I know the saying is that imitation is the sincerest form of flattery, and I’ve totally copped styles and records and lipstick shades from friends I thought were THE coolest. I mean, haven’t we all been copycats at some point in our lives, on different levels, stealing bits of life inspo and advice from others? But it can be tempting to get mad annoyed by a “copycat” friend, and that’s not always a great line of thinking.

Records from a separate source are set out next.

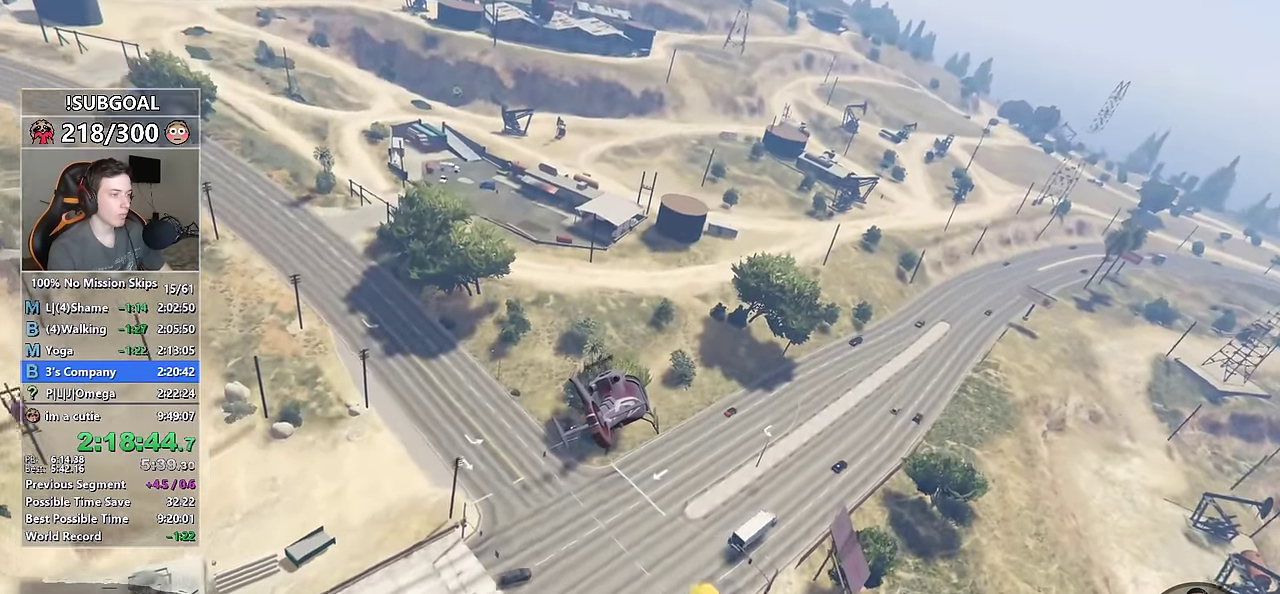
{"keys": ["num4"], "mouse": [], "events": [[117, "num4", "down"]]}
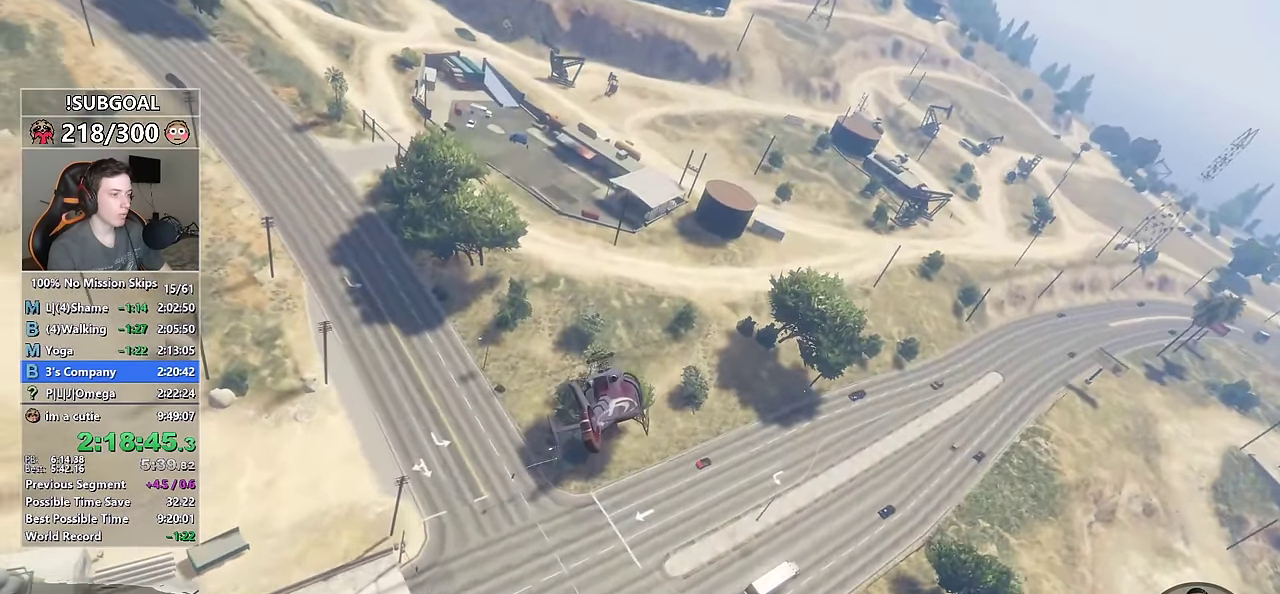
{"keys": ["num5", "s"], "mouse": [], "events": [[333, "s", "down"], [367, "num4", "up"], [367, "num5", "down"]]}
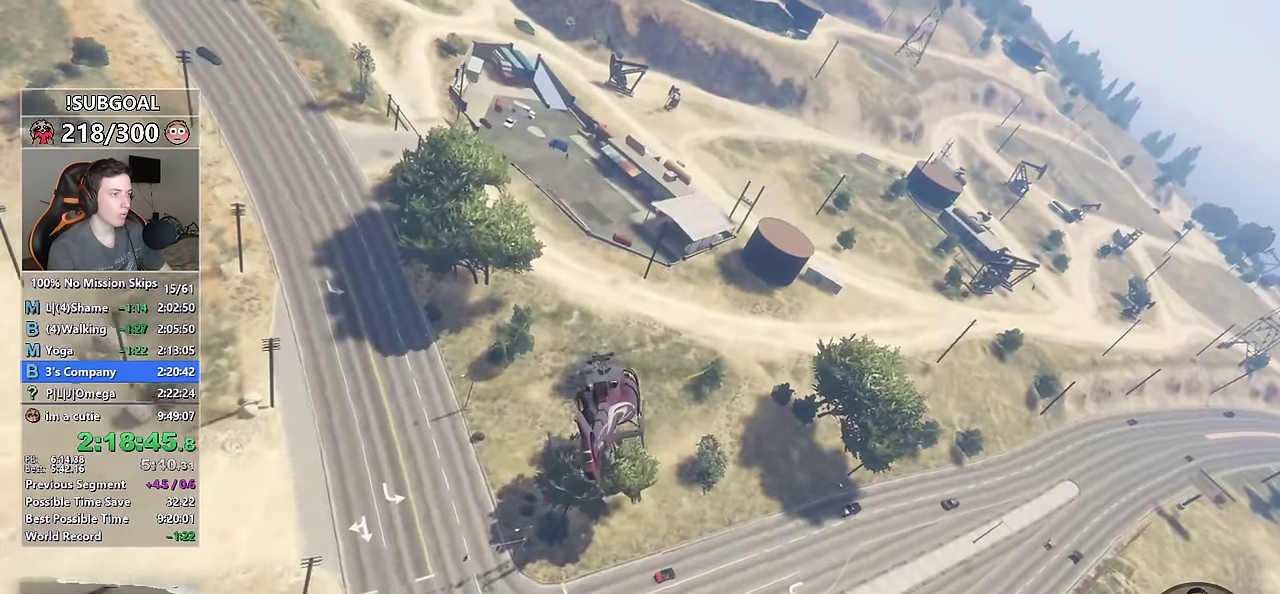
{"keys": ["s"], "mouse": [], "events": [[17, "num4", "down"], [50, "num5", "up"], [150, "num4", "up"]]}
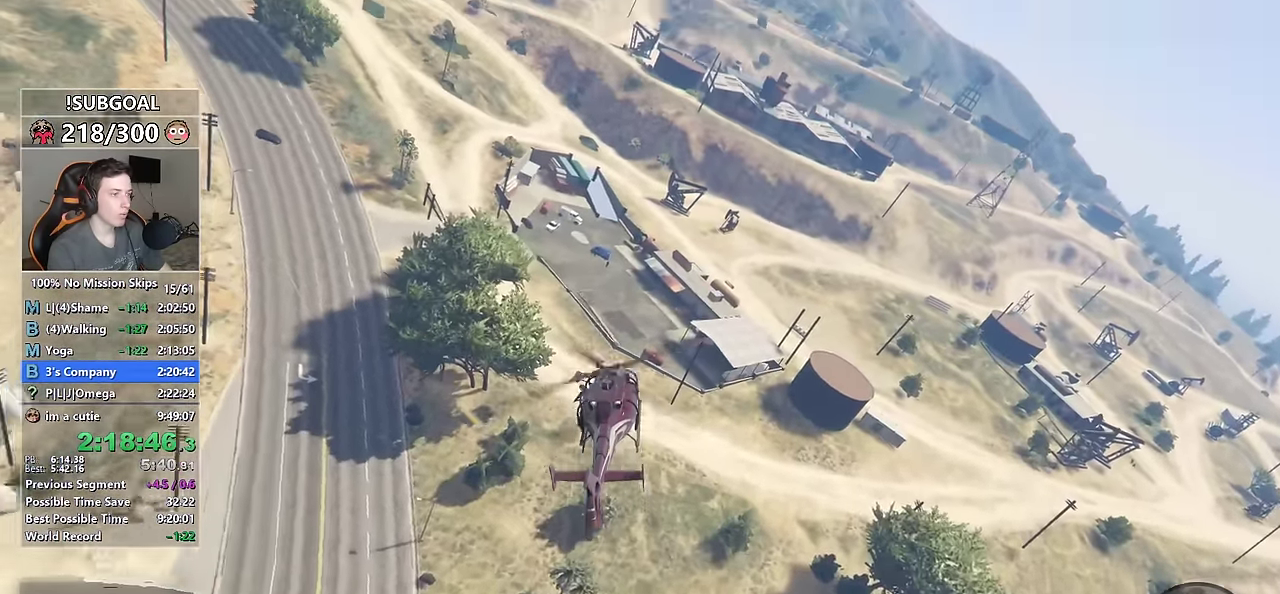
{"keys": ["num4", "s"], "mouse": [], "events": [[33, "num4", "down"], [133, "num4", "up"], [133, "num5", "down"], [350, "num5", "up"], [500, "num4", "down"]]}
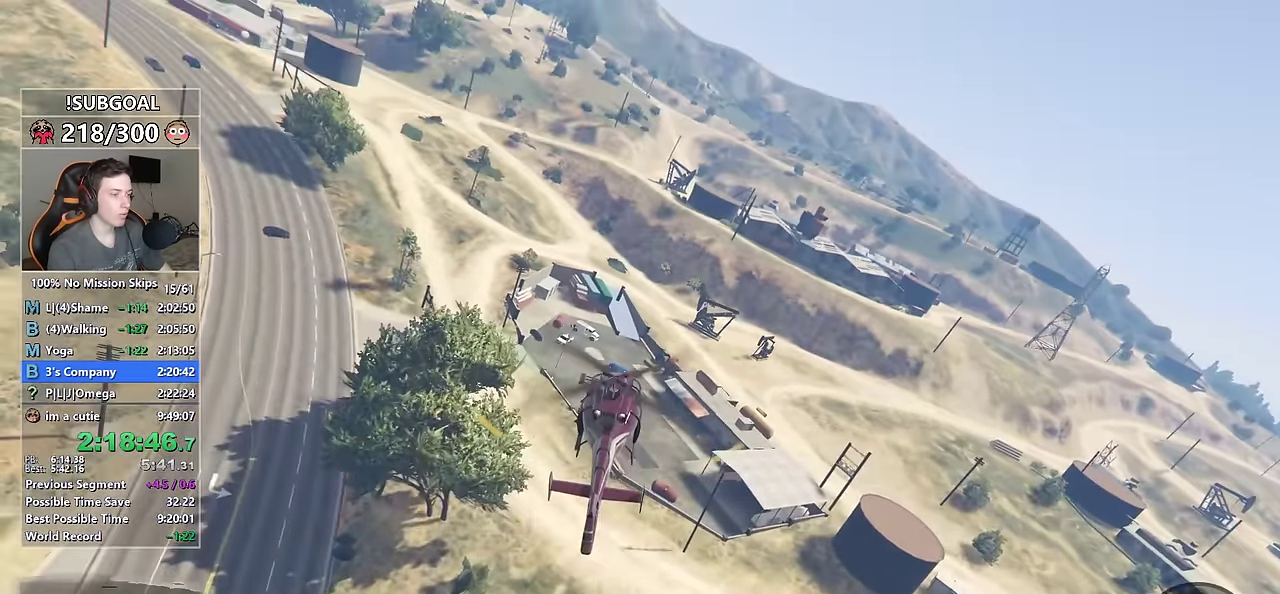
{"keys": ["num5", "s"], "mouse": [], "events": [[83, "num4", "up"], [83, "num5", "down"], [233, "num5", "up"], [283, "num4", "down"], [367, "num5", "down"], [417, "num4", "up"]]}
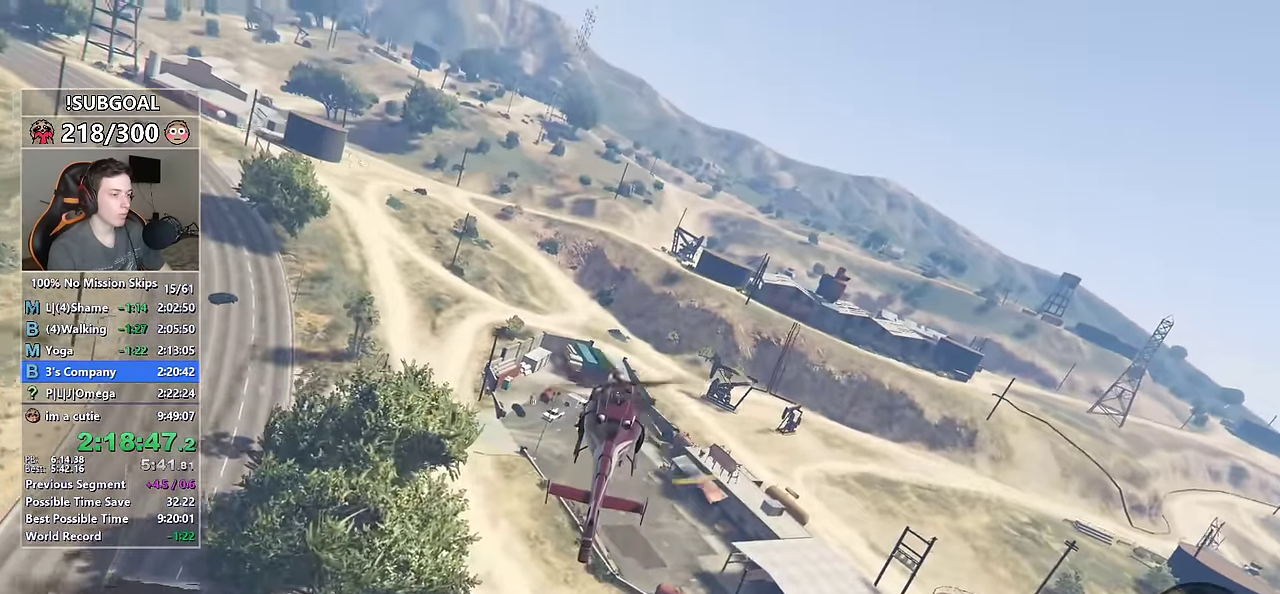
{"keys": ["num5", "s"], "mouse": [], "events": [[17, "num4", "down"], [17, "num5", "up"], [200, "num5", "down"], [433, "num4", "up"]]}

Of course, when it comes to being recognized for creative work you’re collaborating on with someone, it’s good to speak up if you feel like your name/contribution is being cut out of it. I know the feeling of having worked really hard on something which nobody gives you credit for, and it sucks—getting recognition for your work is really nice, and, if you put effort into it, you deserve it! There’s nothing wrong with saying, “Hey, I feel like I was a really big part of this thing we did together. Everyone thinks you were the only one who did it, and it hurts my feelings.” Sometimes, when someone’s being praised left and right, they can forget that they had help. In those cases, remind them.

What worries me here is that you feel like you deserve credit for things your friend does on her own that you see as “yours.” Are you looking for credit for projects you’ve worked hard on together? Or, are you looking for credit for having been a certain way before your friend (maybe you feel like you had an idea first, were into some scene first, etc.)? Because you can’t really expect people to praise you for your traits and interests, just like you can’t make art in the hopes that someone else will like it: No matter what you’ve done, someone’s probably done it before you, so you don’t get brownie points for having certain personality traits or tastes. Although it may seem like your friend is stealing them from you, it’s very likely that she doesn’t mean to. And, even if she is conscious of it, I doubt her intent is malicious—just like mine wasn’t when I thought my friend’s lipstick was rad and got some of my own.

Your friend isn’t a thief for having things in common with you, and I hardly think she’s stealing your entire identity. You’re just going to be similar to your friends sometimes, period. That’s part of what’s so great about them! If anything, you should celebrate the fact that you two are so much alike: That’s what friends do! I have LITERALLY copied my friends’ jokes (by accident!) because I thought they were funny and because I thought I had thought of them, because they seemed like something I’d say. When my friends call me out on stuff like that, their reaction is surprisingly not “Hey! Stop copying me!” It’s “Yeah, it’s totally funny, let’s recognize how awesome it is that our oh-so-great minds think alike.”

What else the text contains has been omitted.